Рассеянная улыбка блуждала по губам и сентиментальным, длинным ресницам совсем юной девушки Марии, она обеими руками придерживала на голове матросскую шапочку, чтобы её не унесло порывами тёплого ветра. Ей хотелось совсем по-взрослому проникнуться священным безмолвием, замкнуться и наблюдать странную парочку исподтишка, словно встречать необыкновенных людей для неё дело самое привычное, но простодушная детская непосредственность брала верх над всеми этими условностями, и она, немного осмелев, стала смотреть во все глаза на своих новых знакомых, доверчиво улыбаясь и показывая детские щербинки на зубах.
– Вы знаете Клоделя? – спросил Максимилиан. – Любите ли Рембо? Можете ли поделиться мыслями? – задав этот короткий вопрос, его губы тут же плотно сжались, словно он ничего и не сказал.
– Видите ли, Мари, Макс всегда находится под ударом какого-нибудь писателя, с которым не расстаётся ни на миг и которого внушает всем. Он подарил мне Анри де Ренье как очередное самое дорогое. Не вышло. Я не только не читаю романов Анри де Ренье, но и драм Клоделя тоже. Люблю бродить по пяти томам Жозефа Бальзамо.

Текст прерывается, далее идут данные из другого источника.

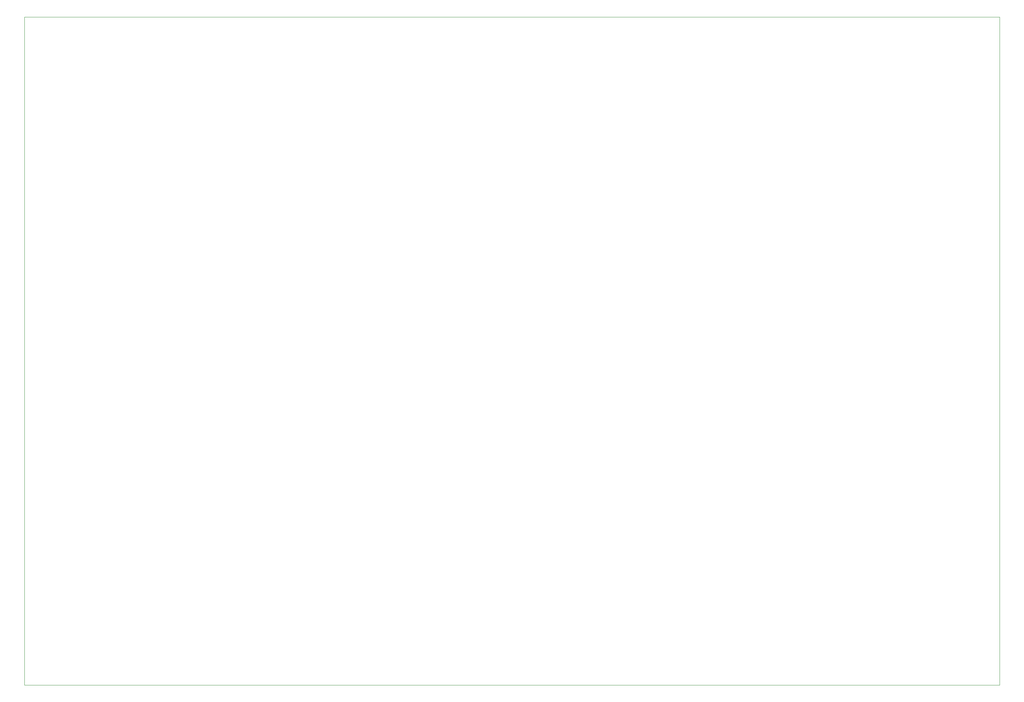
<source format=gbr>
G04 #@! TF.GenerationSoftware,KiCad,Pcbnew,(5.1.4-0-10_14)*
G04 #@! TF.CreationDate,2019-11-29T22:28:02+01:00*
G04 #@! TF.ProjectId,Eurocard_6U_233x160_VME,4575726f-6361-4726-945f-36555f323333,rev?*
G04 #@! TF.SameCoordinates,Original*
G04 #@! TF.FileFunction,Profile,NP*
%FSLAX46Y46*%
G04 Gerber Fmt 4.6, Leading zero omitted, Abs format (unit mm)*
G04 Created by KiCad (PCBNEW (5.1.4-0-10_14)) date 2019-11-29 22:28:02*
%MOMM*%
%LPD*%
G04 APERTURE LIST*
%ADD10C,0.050000*%
G04 APERTURE END LIST*
D10*
X0Y160000000D02*
X233350000Y160000000D01*
X0Y0D02*
X0Y160000000D01*
X233350000Y0D02*
X233350000Y160000000D01*
X0Y0D02*
X233350000Y0D01*
M02*

</source>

Маша чувствовала, что здесь-то её и застигли врасплох. Ей было нечего сказать. В учении она всегда была прилежна и, взгромоздившись на старый, пахнущий плесенью и дубом письменный стол деда, строго задавала сама себе задания. Ей позволяли копаться в фамильной библиотеке. Она то вскарабкивалась на самые верхние полки, то ползала на коленях по потёртому паркету, извлекая очередное сокровище из нижних недр. Библиотека в основном состояла из русских и французских классиков, которые и открывали ей мир. Мир идеальный и осмысленный, чудовищный и опасный. В книгах она и находила жизнь с прописными истинами, безапелляционными заявлениями и полной зыбкой бессмыслицей сущего. Мысленно она соглашалась или отвергала прочитанное, внимательно вглядываясь в разного рода деликатные материи, но вот сама от уверенных суждений пока что воздерживалась. Сейчас она стояла, боясь очертя голову рухнуть в этот неправдоподобный и реальный мир вместе со своими неожиданными знакомыми, она боялась выглядеть глупо, оказавшись среди тех, кто творил этот мир, где красота и добро, мучительные, трагические скорби и ощущение разбитой жизни – всё, всё сливается воедино. Быть одиноким странником, или даже зрителем, наблюдать со стороны, решила Маша, намного безопаснее, чем самостоятельно мыслить о жизни и творчестве и говорить об этих вещах вслух. И даже несмотря на свой слишком юный возраст, она всегда боялась быть идеалисткой, рассуждающей отвлеченно и восторженно, но и отстранённый цинизм ей тоже казался вовсе неуместным. Пока ей оставалась лишь наивная, зато безопасная познавательная созерцательность. Но сказать об этом она не посмела.